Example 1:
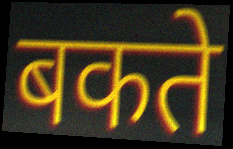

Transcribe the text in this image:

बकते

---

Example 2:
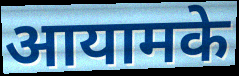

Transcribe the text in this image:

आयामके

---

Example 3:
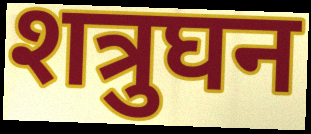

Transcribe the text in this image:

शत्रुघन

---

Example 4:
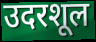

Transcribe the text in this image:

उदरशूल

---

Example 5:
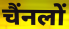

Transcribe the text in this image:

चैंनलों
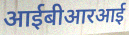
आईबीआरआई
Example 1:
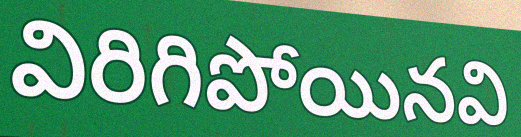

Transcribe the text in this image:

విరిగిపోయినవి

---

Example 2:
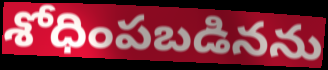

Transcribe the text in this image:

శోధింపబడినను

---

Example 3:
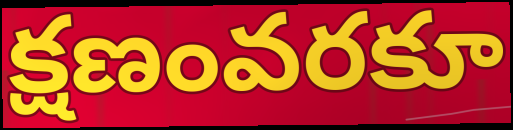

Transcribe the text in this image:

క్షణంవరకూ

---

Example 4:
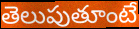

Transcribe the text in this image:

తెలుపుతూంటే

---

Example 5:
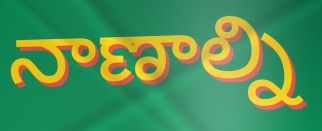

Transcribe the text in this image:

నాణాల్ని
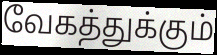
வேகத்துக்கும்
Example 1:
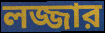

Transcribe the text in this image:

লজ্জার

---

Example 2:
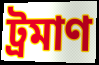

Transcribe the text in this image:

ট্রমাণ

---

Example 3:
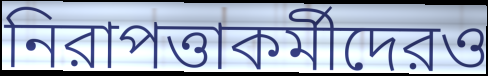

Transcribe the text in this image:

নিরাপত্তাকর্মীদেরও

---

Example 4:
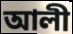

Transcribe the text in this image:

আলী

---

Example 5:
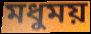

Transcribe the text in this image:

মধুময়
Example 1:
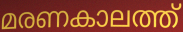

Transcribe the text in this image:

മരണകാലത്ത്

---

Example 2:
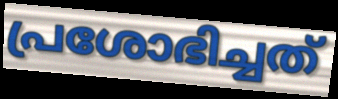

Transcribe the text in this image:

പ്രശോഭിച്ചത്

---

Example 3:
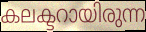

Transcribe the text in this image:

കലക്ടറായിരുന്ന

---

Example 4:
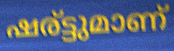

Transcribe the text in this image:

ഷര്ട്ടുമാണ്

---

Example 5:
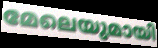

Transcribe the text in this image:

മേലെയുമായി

> [TASK DETAILS] Transcribe the preceding listing in its entirety and with exact wording, leaving out pictures.

> [EXERCISE RESULT]
Example 1:

Transcribe the text in this image:

बकते

---

Example 2:

Transcribe the text in this image:

आयामके

---

Example 3:

Transcribe the text in this image:

शत्रुघन

---

Example 4:

Transcribe the text in this image:

उदरशूल

---

Example 5:

Transcribe the text in this image:

चैंनलों
आईबीआरआई
Example 1:

Transcribe the text in this image:

విరిగిపోయినవి

---

Example 2:

Transcribe the text in this image:

శోధింపబడినను

---

Example 3:

Transcribe the text in this image:

క్షణంవరకూ

---

Example 4:

Transcribe the text in this image:

తెలుపుతూంటే

---

Example 5:

Transcribe the text in this image:

నాణాల్ని
வேகத்துக்கும்
Example 1:

Transcribe the text in this image:

লজ্জার

---

Example 2:

Transcribe the text in this image:

ট্রমাণ

---

Example 3:

Transcribe the text in this image:

নিরাপত্তাকর্মীদেরও

---

Example 4:

Transcribe the text in this image:

আলী

---

Example 5:

Transcribe the text in this image:

মধুময়
Example 1:

Transcribe the text in this image:

മരണകാലത്ത്

---

Example 2:

Transcribe the text in this image:

പ്രശോഭിച്ചത്

---

Example 3:

Transcribe the text in this image:

കലക്ടറായിരുന്ന

---

Example 4:

Transcribe the text in this image:

ഷര്ട്ടുമാണ്

---

Example 5:

Transcribe the text in this image:

മേലെയുമായി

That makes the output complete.